Côte d’ivoire : vers une régulation renforcée de la publicité en ligne
Abidjan, le 2 juin 2026 — Lors d’une tribune d’échanges organisée par le Centre d’information et de communication gouvernementale, le président du Conseil supérieur de la publicité (CSP), Alassane Koné, a rappelé l’engagement des autorités ivoiriennes à transformer le secteur publicitaire en un moteur de croissance économique et de transparence.
Un secteur en pleine mutation face aux défis numériques
Le conseiller technique du ministre de la Communication a mis en lumière les bouleversements profonds apportés par le numérique, soulignant que la régulation de la publicité en ligne représente aujourd’hui un enjeu majeur pour le CSP. Trois obstacles principaux ont été identifiés : l’accélération vertigineuse des innovations technologiques, l’absence de frontières pour les plateformes digitales et le besoin criant d’experts capables de superviser efficacement les contenus diffusés.
« Les outils numériques progressent à une vitesse que les cadres réglementaires peinent à suivre », a-t-il expliqué, ajoutant que les autoritésivoiriennes doivent désormais composer avec des acteurs dont les activités échappent aux limites territoriales traditionnelles.
Une législation pionnière pour encadrer les influenceurs
Pour y remédier, la Côte d’Ivoire a franchi une étape décisive avec l’adoption de la loi n°2022-979 du 20 décembre 2022. Cette réforme impose désormais aux influenceurs dépassant les 25 000 abonnés de se soumettre aux règles strictes de la communication audiovisuelle, sous le contrôle vigilant de la Haute autorité de la communication audiovisuelle (HACA).
Protection des consommateurs : une priorité absolue
Alassane Koné a également rappelé l’importance de lutter contre les publicités trompeuses.

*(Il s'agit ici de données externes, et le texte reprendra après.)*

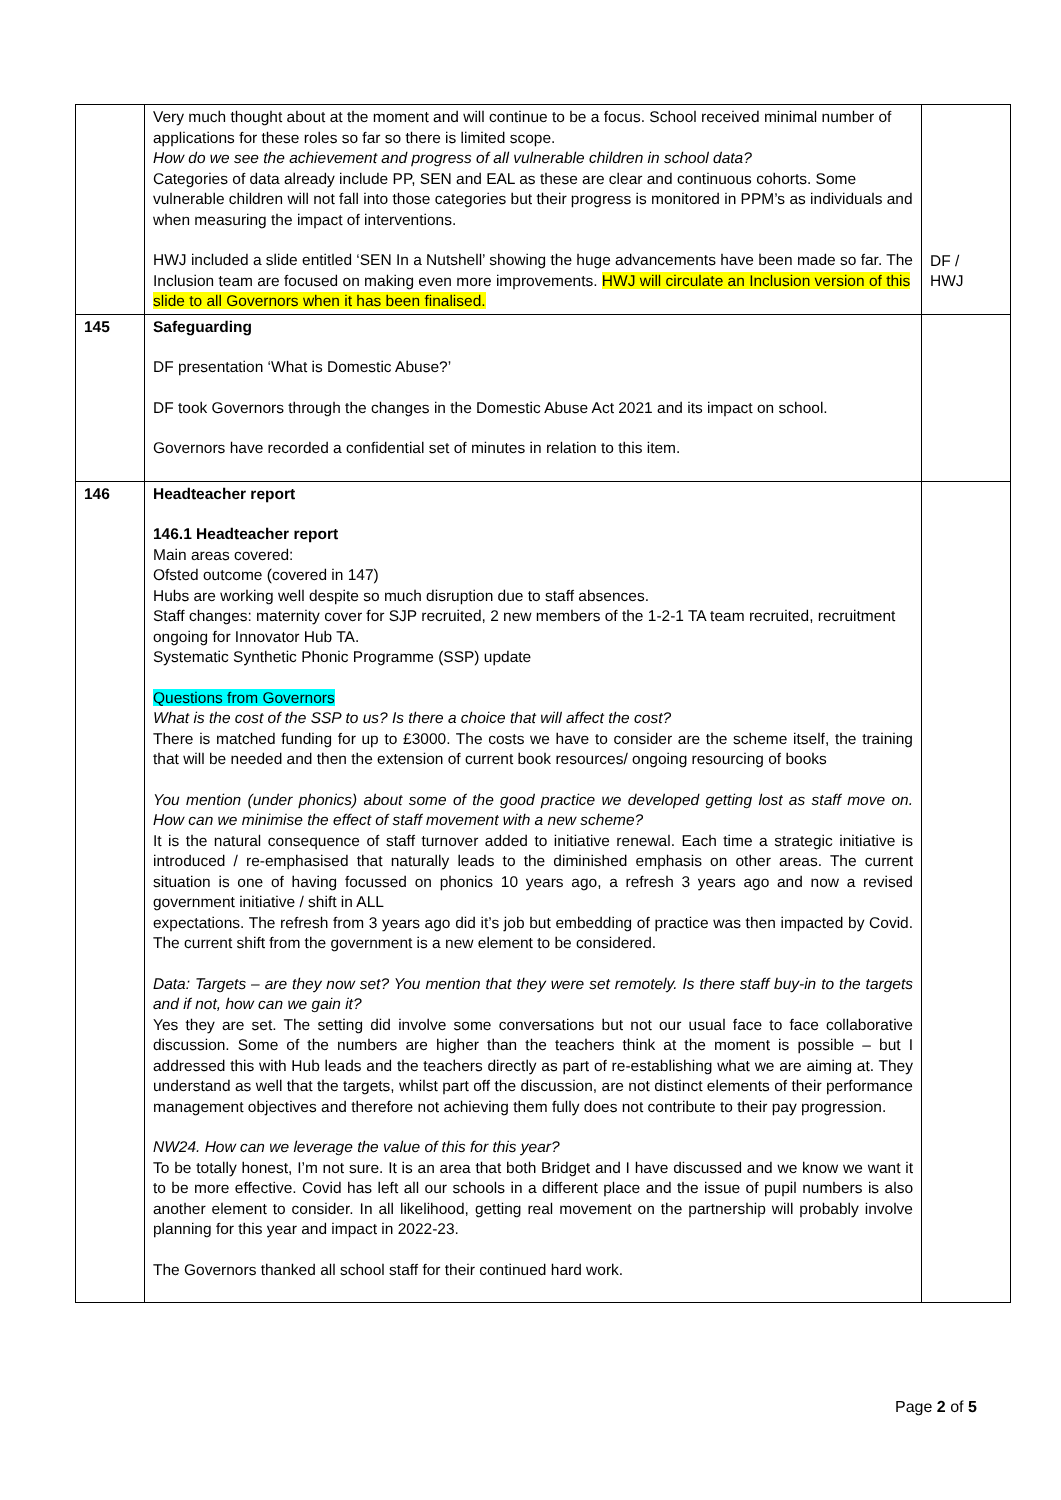| | Very much thought about at the moment and will continue to be a focus. School received minimal number of applications for these roles so far so there is limited scope. How do we see the achievement and progress of all vulnerable children in school data? Categories of data already include PP, SEN and EAL as these are clear and continuous cohorts. Some vulnerable children will not fall into those categories but their progress is monitored in PPM’s as individuals and when measuring the impact of interventions. HWJ included a slide entitled ‘SEN In a Nutshell’ showing the huge advancements have been made so far. The Inclusion team are focused on making even more improvements. HWJ will circulate an Inclusion version of this slide to all Governors when it has been finalised. | DF / HWJ |
| 145 | Safeguarding DF presentation ‘What is Domestic Abuse?’ DF took Governors through the changes in the Domestic Abuse Act 2021 and its impact on school. Governors have recorded a confidential set of minutes in relation to this item. | |
| 146 | Headteacher report 146.1 Headteacher report Main areas covered: Ofsted outcome (covered in 147) Hubs are working well despite so much disruption due to staff absences. Staff changes: maternity cover for SJP recruited, 2 new members of the 1-2-1 TA team recruited, recruitment ongoing for Innovator Hub TA. Systematic Synthetic Phonic Programme (SSP) update Questions from Governors What is the cost of the SSP to us? Is there a choice that will affect the cost? There is matched funding for up to £3000. The costs we have to consider are the scheme itself, the training that will be needed and then the extension of current book resources/ ongoing resourcing of books You mention (under phonics) about some of the good practice we developed getting lost as staff move on. How can we minimise the effect of staff movement with a new scheme? It is the natural consequence of staff turnover added to initiative renewal. Each time a strategic initiative is introduced / re-emphasised that naturally leads to the diminished emphasis on other areas. The current situation is one of having focussed on phonics 10 years ago, a refresh 3 years ago and now a revised government initiative / shift in ALL expectations. The refresh from 3 years ago did it’s job but embedding of practice was then impacted by Covid. The current shift from the government is a new element to be considered. Data: Targets – are they now set? You mention that they were set remotely. Is there staff buy-in to the targets and if not, how can we gain it? Yes they are set. The setting did involve some conversations but not our usual face to face collaborative discussion. Some of the numbers are higher than the teachers think at the moment is possible – but I addressed this with Hub leads and the teachers directly as part of re-establishing what we are aiming at. They understand as well that the targets, whilst part off the discussion, are not distinct elements of their performance management objectives and therefore not achieving them fully does not contribute to their pay progression. NW24. How can we leverage the value of this for this year? To be totally honest, I’m not sure. It is an area that both Bridget and I have discussed and we know we want it to be more effective. Covid has left all our schools in a different place and the issue of pupil numbers is also another element to consider. In all likelihood, getting real movement on the partnership will probably involve planning for this year and impact in 2022-23. The Governors thanked all school staff for their continued hard work. | |
Page 2 of 5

La législation ivoirienne exige désormais que chaque campagne publicitaire soit soumise à l’examen préalable de la Commission de contrôle et de validation (CCV) du CSP avant toute diffusion. « Les annonceurs doivent garantir l’honnêteté de leurs messages pour préserver la confiance des citoyens », a-t-il insisté.
Les contrevenants s’exposent à des sanctions sévères : amendes pouvant atteindre 5 % du chiffre d’affaires ou des peines de prison de deux mois en cas de manquements graves.
Un marché publicitaire encore émergent
Avec un poids inférieur à 1 % du PIB national et un chiffre d’affaires d’environ 30 milliards de francs CFA, le secteur publicitaire ivoirien affiche des performances modestes comparé à certains pays voisins. Pourtant, les autorités misent sur une régulation renforcée pour stimuler son développement et attirer davantage d’investissements.